L'atlas, selon ses mots, était une "histoire de fantômes pour adultes" où les images étaient réordonnées dans un ensemble de relations totalement différentes du contexte qui les avait vu naître. Il comparait l'historien de l'art à un nécromancien capable de ressusciter des siècles plus tard les gestes de l'Antiquité dans l'art de la Renaissance. Les disparités manifestes entre les images étaient réduites en constellations, par la vertu d'une Nachleben, une vie posthume, dessinant des liens entre détails infimes. Nulle continuité temporelle ici.
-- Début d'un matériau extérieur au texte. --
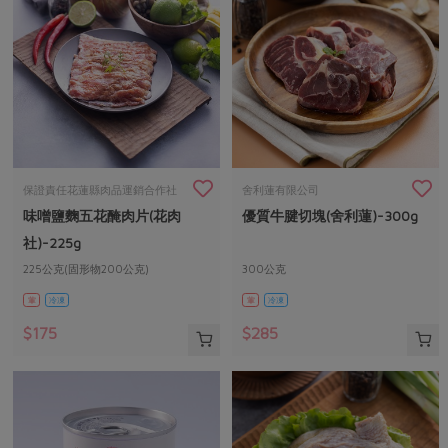
保證責任花蓮縣肉品運銷合作社
舍利蓮有限公司
味噌鹽麴五花醃肉片(花肉
優質牛腱切塊(舍利蓮)-300g
社)-225g
225公克(固形物200公克)
300公克
葷
冷凍
葷
冷凍
$175
$285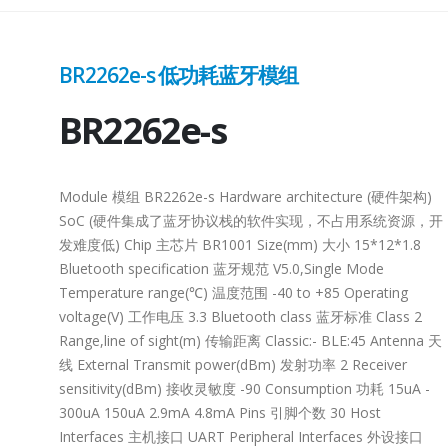
BR2262e-s 低功耗蓝牙模组
BR2262e-s
Module 模组 BR2262e-s Hardware architecture (硬件架构)
SoC (硬件集成了蓝牙协议栈的软件实现，不占用系统资源，开
发难度低) Chip 主芯片 BR1001 Size(mm) 大小 15*12*1.8
Bluetooth specification 蓝牙规范 V5.0,Single Mode
Temperature range(℃) 温度范围 -40 to +85 Operating
2.0
Lontium HDMI/DP
Lontium USB2.0
voltage(V) 工作电压 3.3 Bluetooth class 蓝牙标准 Class 2
27
27
选型表
Matrix/Crosspoint 选
Extender 选型表
Range,line of sight(m) 传输距离 Classic:- BLE:45 Antenna 天
型表
6 月
6 月
USB2.0
线 External Transmit power(dBm) 发射功率 2 Receiver
HDMI/DP
sensitivity(dBm) 接收灵敏度 -90 Consumption 功耗 15uA -
der：
Extende
300uA 150uA 2.9mA 4.8mA Pins 引脚个数 30 Host
Matrix/Crosspoint：
Interfaces 主机接口 UART Peripheral Interfaces 外设接口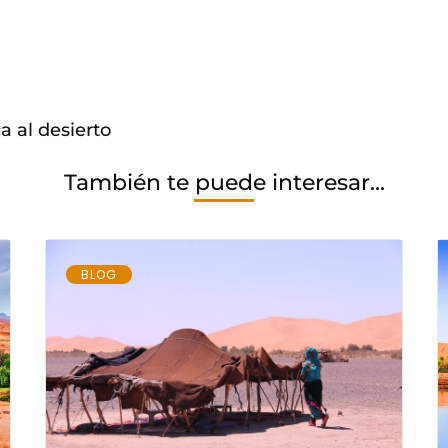
a al desierto
También te puede interesar...
BLOG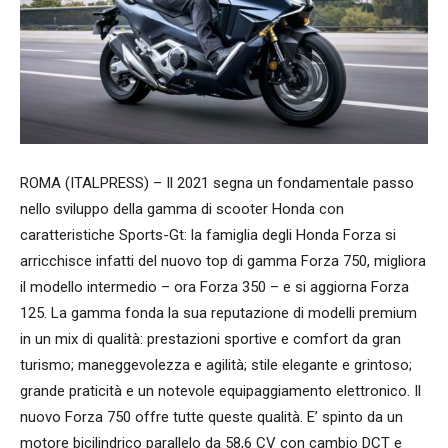
ROMA (ITALPRESS) – Il 2021 segna un fondamentale passo
nello sviluppo della gamma di scooter Honda con
caratteristiche Sports-Gt: la famiglia degli Honda Forza si
arricchisce infatti del nuovo top di gamma Forza 750, migliora
il modello intermedio – ora Forza 350 – e si aggiorna Forza
125. La gamma fonda la sua reputazione di modelli premium
in un mix di qualità: prestazioni sportive e comfort da gran
turismo; maneggevolezza e agilità; stile elegante e grintoso;
grande praticità e un notevole equipaggiamento elettronico. Il
nuovo Forza 750 offre tutte queste qualità. E’ spinto da un
motore bicilindrico parallelo da 58,6 CV con cambio DCT e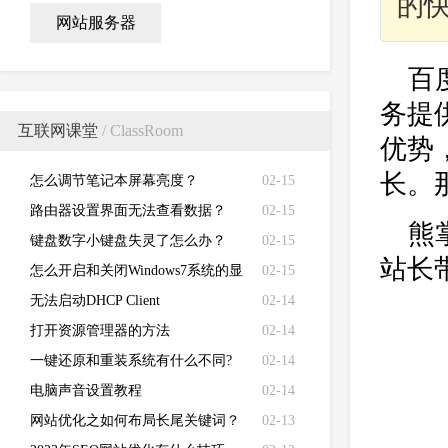
的快
网站服务器
百
务提
互联网课堂
/ ClassRoom
优势
长。
怎么调节笔记本屏幕亮度？
02-15
路由器设置界面无法查看数据？
02-15
熊
键盘数字小键盘失灵了怎么办？
02-15
站长
怎么开启和关闭Windows7系统的显
02-15
卡硬件加速功能
无法启动DHCP Client
02-14
打开资源管理器的方法
02-14
一键还原和重装系统有什么不同?
02-14
电脑声音设置教程
02-14
网站优化之如何布局长尾关键词？
02-13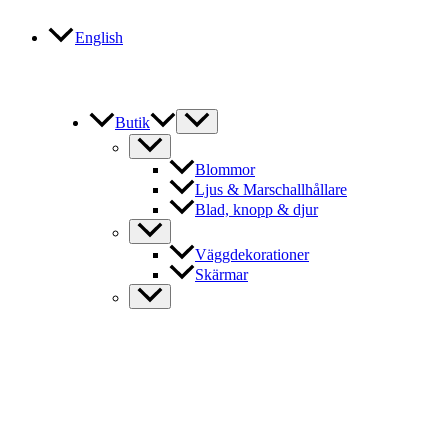
English
Butik
Blommor
Ljus & Marschallhållare
Blad, knopp & djur
Väggdekorationer
Skärmar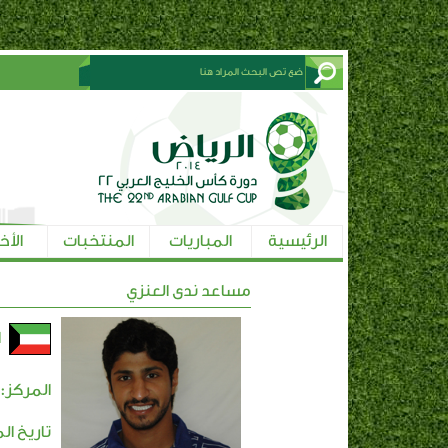
الرئيسية
المباريات
المنتخبات
الأخ
مساعد ندى العنزي
ا
المركز: 
تاريخ ال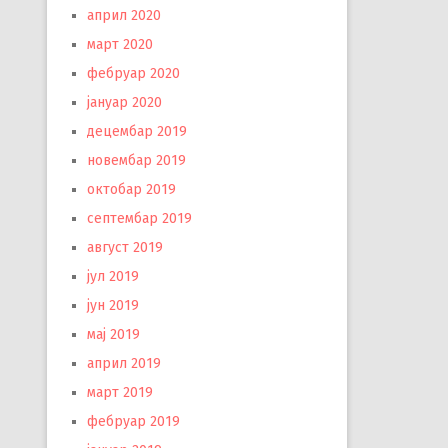
април 2020
март 2020
фебруар 2020
јануар 2020
децембар 2019
новембар 2019
октобар 2019
септембар 2019
август 2019
јул 2019
јун 2019
мај 2019
април 2019
март 2019
фебруар 2019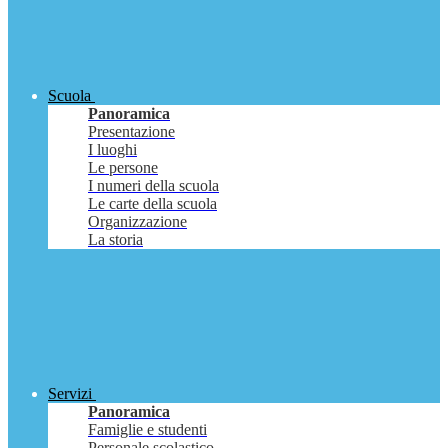
Scuola
Panoramica
Presentazione
I luoghi
Le persone
I numeri della scuola
Le carte della scuola
Organizzazione
La storia
Servizi
Panoramica
Famiglie e studenti
Personale scolastico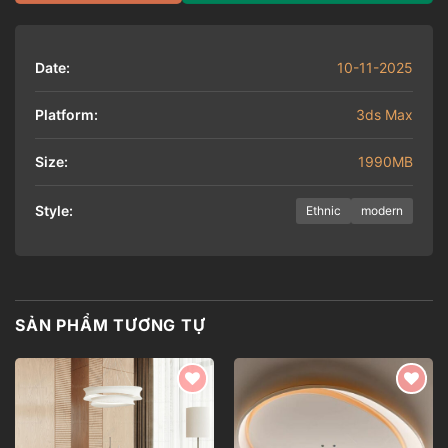
Date:
10-11-2025
Platform:
3ds Max
Size:
1990MB
Style:
Ethnic
modern
SẢN PHẨM TƯƠNG TỰ
Add to
Add to
wishlist
wishlist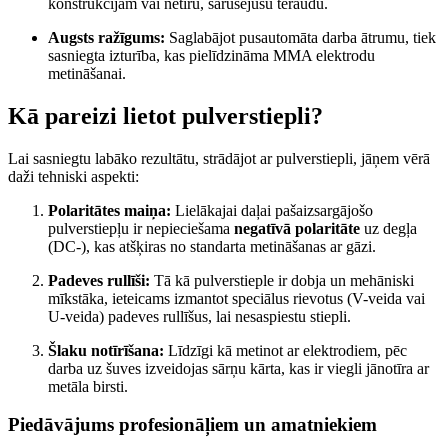
konstrukcijām vai netīru, sarūsējušu tēraudu.
Augsts ražīgums:
Saglabājot pusautomāta darba ātrumu, tiek
sasniegta izturība, kas pielīdzināma MMA elektrodu
metināšanai.
Kā pareizi lietot pulverstiepli?
Lai sasniegtu labāko rezultātu, strādājot ar pulverstiepli, jāņem vērā
daži tehniski aspekti:
Polaritātes maiņa:
Lielākajai daļai pašaizsargājošo
pulverstiepļu ir nepieciešama
negatīvā polaritāte
uz degļa
(DC-), kas atšķiras no standarta metināšanas ar gāzi.
Padeves rullīši:
Tā kā pulverstieple ir dobja un mehāniski
mīkstāka, ieteicams izmantot speciālus rievotus (V-veida vai
U-veida) padeves rullīšus, lai nesaspiestu stiepli.
Šlaku notīrīšana:
Līdzīgi kā metinot ar elektrodiem, pēc
darba uz šuves izveidojas sārņu kārta, kas ir viegli jānotīra ar
metāla birsti.
Piedāvājums profesionāļiem un amatniekiem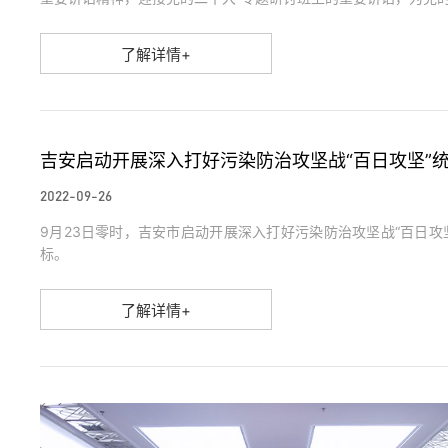
了解详情+
吉安启动开展深入打好污染防治攻坚战“百日攻坚”
2022-09-26
9月23日零时，吉安市启动开展深入打好污染防治攻坚战“百日攻
标。
了解详情+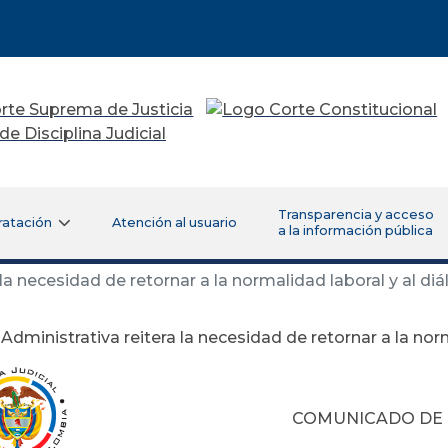
Transparencia y acceso
ratación
Atención al usuario
a la información pública
la necesidad de retornar a la normalidad laboral y al di
 Administrativa reitera la necesidad de retornar a la nor
COMUNICADO DE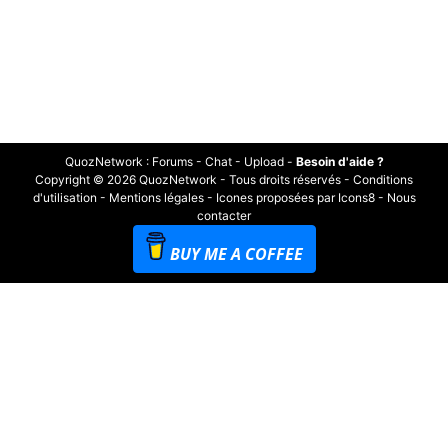
QuozNetwork
:
Forums
-
Chat
-
Upload
-
Besoin d'aide ?
Copyright © 2026 QuozNetwork - Tous droits réservés -
Conditions
d'utilisation
-
Mentions légales
-
Icones proposées par Icons8
-
Nous
contacter
BUY ME A COFFEE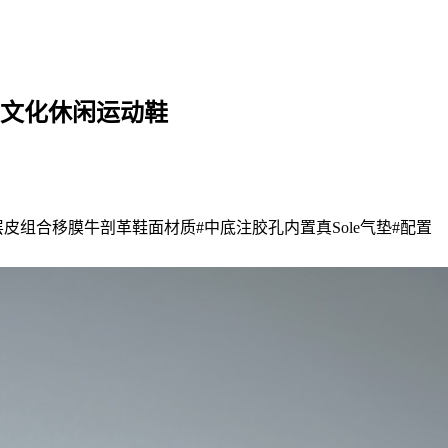
经典复古文化休闲运动鞋
电”采用头层皮组合移膜牛剖革鞋面材质#中底注胶孔内置真Sole气垫#配置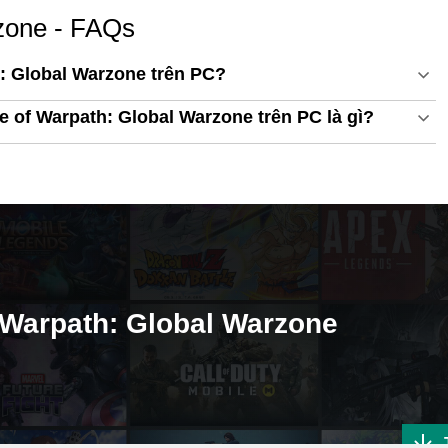
zone - FAQs
: Global Warzone trên PC?
e of Warpath: Global Warzone trên PC là gì?
 Warpath: Global Warzone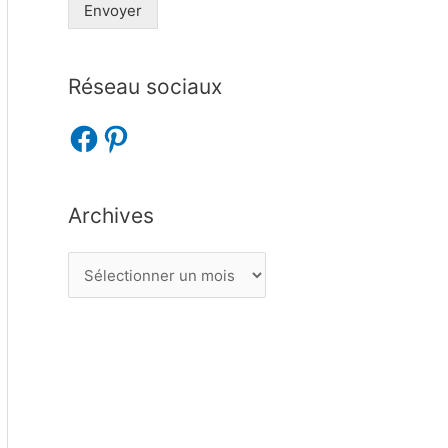
Envoyer
Réseau sociaux
Archives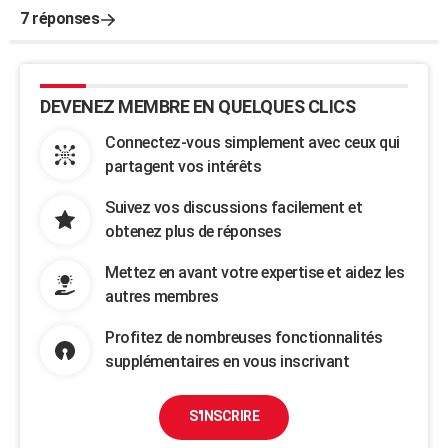
7 réponses
DEVENEZ MEMBRE EN QUELQUES CLICS
Connectez-vous simplement avec ceux qui
partagent vos intérêts
Suivez vos discussions facilement et
obtenez plus de réponses
Mettez en avant votre expertise et aidez les
autres membres
Profitez de nombreuses fonctionnalités
supplémentaires en vous inscrivant
S'INSCRIRE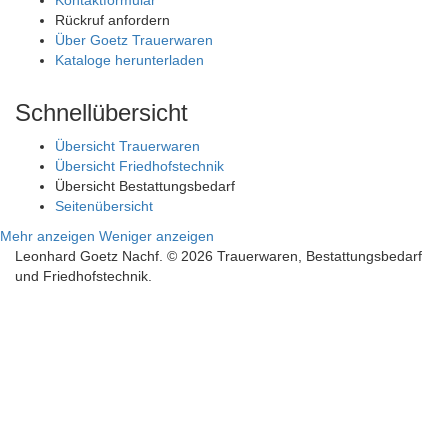
Rückruf anfordern
Über Goetz Trauerwaren
Kataloge herunterladen
Schnellübersicht
Übersicht Trauerwaren
Übersicht Friedhofstechnik
Übersicht Bestattungsbedarf
Seitenübersicht
Mehr anzeigen
Weniger anzeigen
Leonhard Goetz Nachf. © 2026 Trauerwaren, Bestattungsbedarf
und Friedhofstechnik.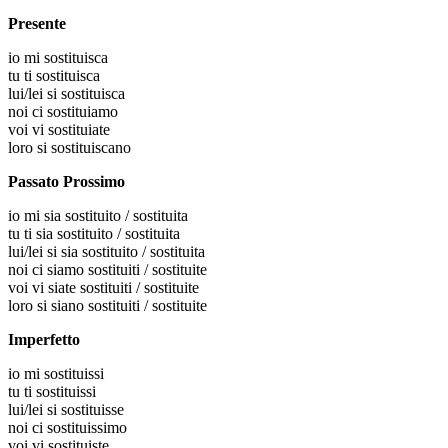
Presente
io
mi sostituisca
tu
ti sostituisca
lui/lei
si sostituisca
noi
ci sostituiamo
voi
vi sostituiate
loro
si sostituiscano
Passato Prossimo
io
mi sia sostituito / sostituita
tu
ti sia sostituito / sostituita
lui/lei
si sia sostituito / sostituita
noi
ci siamo sostituiti / sostituite
voi
vi siate sostituiti / sostituite
loro
si siano sostituiti / sostituite
Imperfetto
io
mi sostituissi
tu
ti sostituissi
lui/lei
si sostituisse
noi
ci sostituissimo
voi
vi sostituiste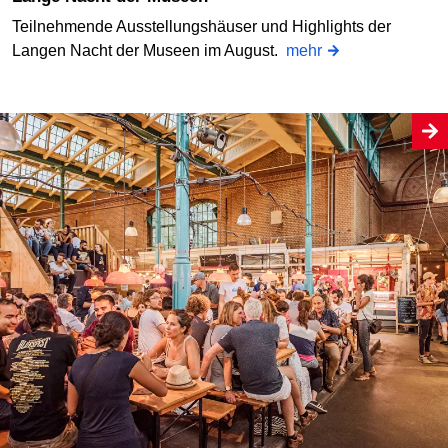
Teilnehmende Ausstellungshäuser und Highlights der
Langen Nacht der Museen im August.
mehr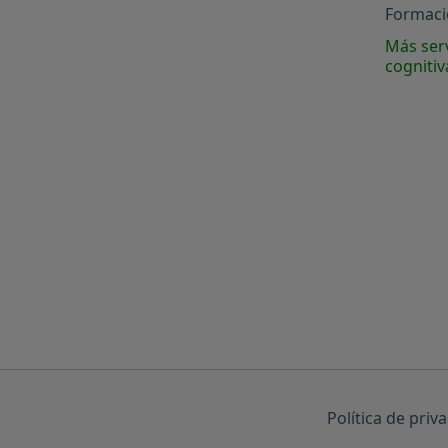
Formació
Más serv
cognitiv
Política de priv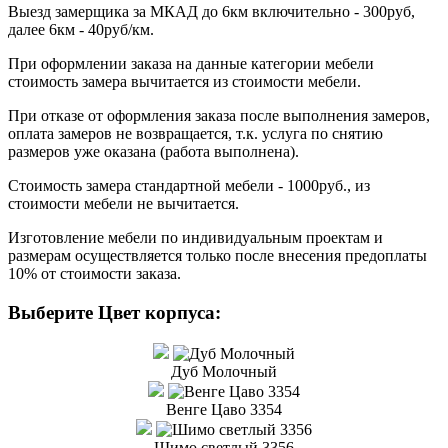
Выезд замерщика за МКАД до 6км включительно - 300руб,
далее 6км - 40руб/км.
При оформлении заказа на данные категории мебели
стоимость замера вычитается из стоимости мебели.
При отказе от оформления заказа после выполнения замеров,
оплата замеров не возвращается, т.к. услуга по снятию
размеров уже оказана (работа выполнена).
Стоимость замера стандартной мебели - 1000руб., из
стоимости мебели не вычитается.
Изготовление мебели по индивидуальным проектам и
размерам осуществляется только после внесения предоплаты
10% от стоимости заказа.
Выберите Цвет корпуса:
Дуб Молочный
Венге Цаво 3354
Шимо светлый 3356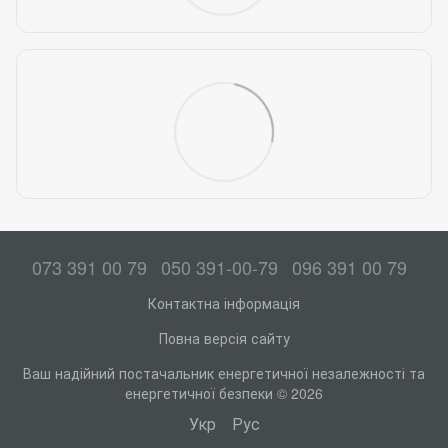
073 391 00 79
050 391-00-79
096 391 00 79
Контактна інформація
Повна версія сайту
Ваш надійний постачальник енергетичної незалежності та
енергетичної безпеки © 2026
Укр
Рус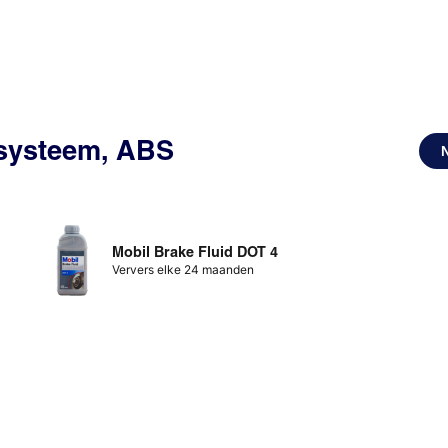
ssysteem, ABS
Mobil Brake Fluid DOT 4
Ververs elke 24 maanden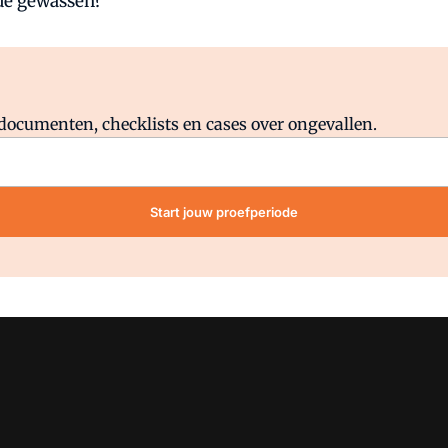
de gewassen?
Al abonnee?
Log direct in.
lddocumenten, checklists en cases over ongevallen.
Start jouw proefperiode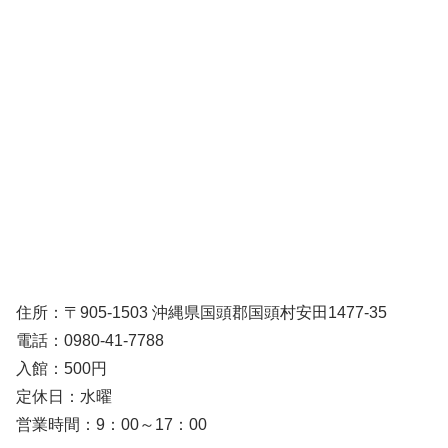
住所：〒905-1503 沖縄県国頭郡国頭村安田1477-35
電話：0980-41-7788
入館：500円
定休日：水曜
営業時間：9：00～17：00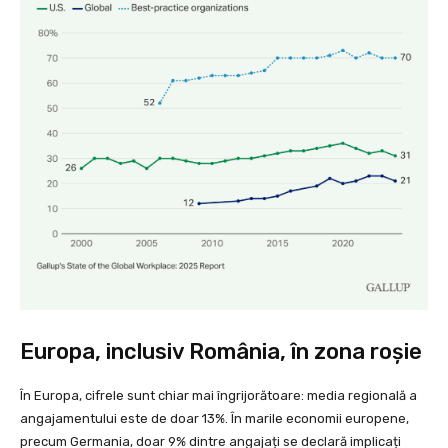
Europa, inclusiv România, în zona roșie
În Europa, cifrele sunt chiar mai îngrijorătoare: media regională a
angajamentului este de doar 13%. În marile economii europene,
precum Germania, doar 9% dintre angajați se declară implicați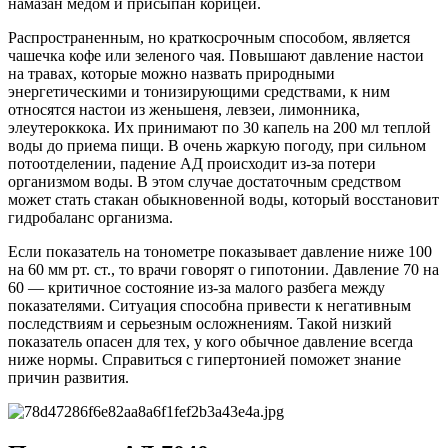
намазан медом и присыпан корицей.
Распространенным, но краткосрочным способом, является
чашечка кофе или зеленого чая. Повышают давление настои
на травах, которые можно назвать природными
энергетическими и тонизирующими средствами, к ним
относятся настои из женьшеня, левзеи, лимонника,
элеутероккока. Их принимают по 30 капель на 200 мл теплой
воды до приема пищи. В очень жаркую погоду, при сильном
потоотделении, падение АД происходит из-за потери
организмом воды. В этом случае достаточным средством
может стать стакан обыкновенной воды, который восстановит
гидробаланс организма.
Если показатель на тонометре показывает давление ниже 100
на 60 мм рт. ст., то врачи говорят о гипотонии. Давление 70 на
60 — критичное состояние из-за малого разбега между
показателями. Ситуация способна привести к негативным
последствиям и серьезным осложнениям. Такой низкий
показатель опасен для тех, у кого обычное давление всегда
ниже нормы. Справиться с гипертонией поможет знание
причин развития.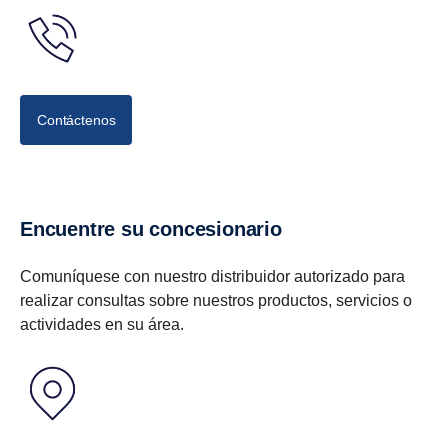
Contáctenos
Encuentre su concesionario
Comuníquese con nuestro distribuidor autorizado para
realizar consultas sobre nuestros productos, servicios o
actividades en su área.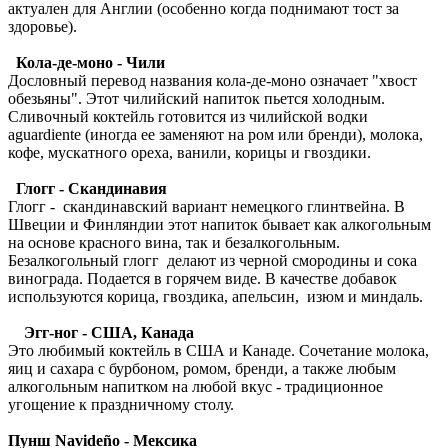
актуален для Англии (особенно когда поднимают тост за
здоровье).
Кола-де-моно - Чили
Дословный перевод названия кола-де-моно означает "хвост
обезьяны". Этот чилийский напиток пьется холодным.
Сливочный коктейль готовится из чилийской водки
aguardiente (иногда ее заменяют на ром или бренди), молока,
кофе, мускатного ореха, ванили, корицы и гвоздики.
Глогг - Скандинавия
Глогг - скандинавский вариант немецкого глинтвейна. В
Швеции и Финляндии этот напиток бывает как алкогольным
на основе красного вина, так и безалкогольным.
Безалкогольный глогг делают из черной смородины и сока
винограда. Подается в горячем виде. В качестве добавок
используются корица, гвоздика, апельсин, изюм и миндаль.
Эгг-ног - США, Канада
Это любимый коктейль в США и Канаде. Сочетание молока,
яиц и сахара с бурбоном, ромом, бренди, а также любым
алкогольным напитком на любой вкус - традиционное
угощение к праздничному столу.
Пунш Navideño - Мексика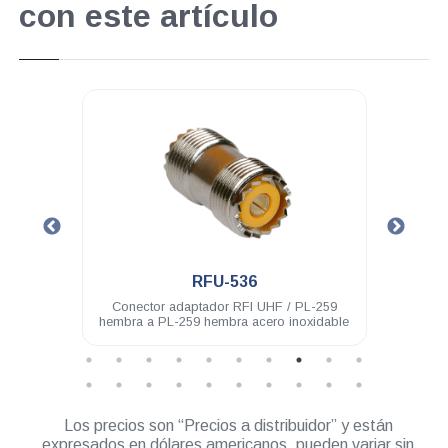
con este artículo
.
RFU-536
 acero
Conector adaptador RFI UHF / PL-259
Cone
hembra a PL-259 hembra acero inoxidable
Los precios son “Precios a distribuidor” y están
expresados en dólares americanos, pueden variar sin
Car, selon les mots de Philippe-Alain Michaud, "Au grand récit téléologique instauré par Vasari, Warburg oppose d'emblée la fertilité des anachronismes : il met en vis-à-vis des procédures païennes comme le moulage des visages et les chefs-d'œuvre de l'art florentin ; l'astrologie de l'Antiquité orientale et la Réforme luthérienne : les fêtes maniéristes et les danses sacrées des Indiens d'Amérique. Ecrire l'histoire de l'art, c'est non seulement confronter des objets hétérogènes, mais repérer dans l'œuvre même les lignes de fracture, les tensions, les contradictions, les énergies au travail : le tableau est la mise en suspens de facteurs incommensurables".
Mais n'importait pas seulement le montage des images et la manière dont elles étaient montrées ensemble. Pour Warburg, le vide qui les séparait comptait tout autant. Il décrivait d'ailleurs l'atlas comme un travail sur l'"iconologie de l'intervalle"" où le vide est un Denkenraum, un espace de pensée dans lequel il est possible de faire vivre un lien entre le présent et le début de l'histoire.
A sa mort, on dénombrait 79 planches où étaient accrochées plus de 2000 reproductions. Fuyant le nazisme, les responsables de l'Institut ne purent toutes les emporter ou les perdirent en cours de route. Il n'en demeure que 79 aujourd'hui. Cependant, les photographies représentant les panneaux à l'intérieur de la bibliothèque (elle-même entièrement transférée à Londres) permettent encore de s'imaginer Warburg au centre de son planétarium photographique.
La Ninfa-Ancella
Figures protectrices de l'enfant en danger
Je lis, mais n'ai pu le vérifier, que les salles du musée que Warburg projetait de faire à partir du Mnemosyne Atlas, se seraient appelées, entre autres : salle des fragments de mémoire, des noms voués à l'oubli, des images de l'extase, des figures de l'épouvante, des voix oubliées, du plan des enfers perdus, des dieux oubliés, des solitudes, des ombres de la mémoire, des images de la mélancolie, des mythes oubliés, des paradis perdus, des simulacres et du néant, de l'antériorité inaccessible, des fragments infimes et innombrables de la mémoire, des visages effacés, des illusions de la mémoire, des parfums de l'enfance, des œuvres inachevées, des utopies oubliées, des errances de la mémoire, des vertiges intellectuels.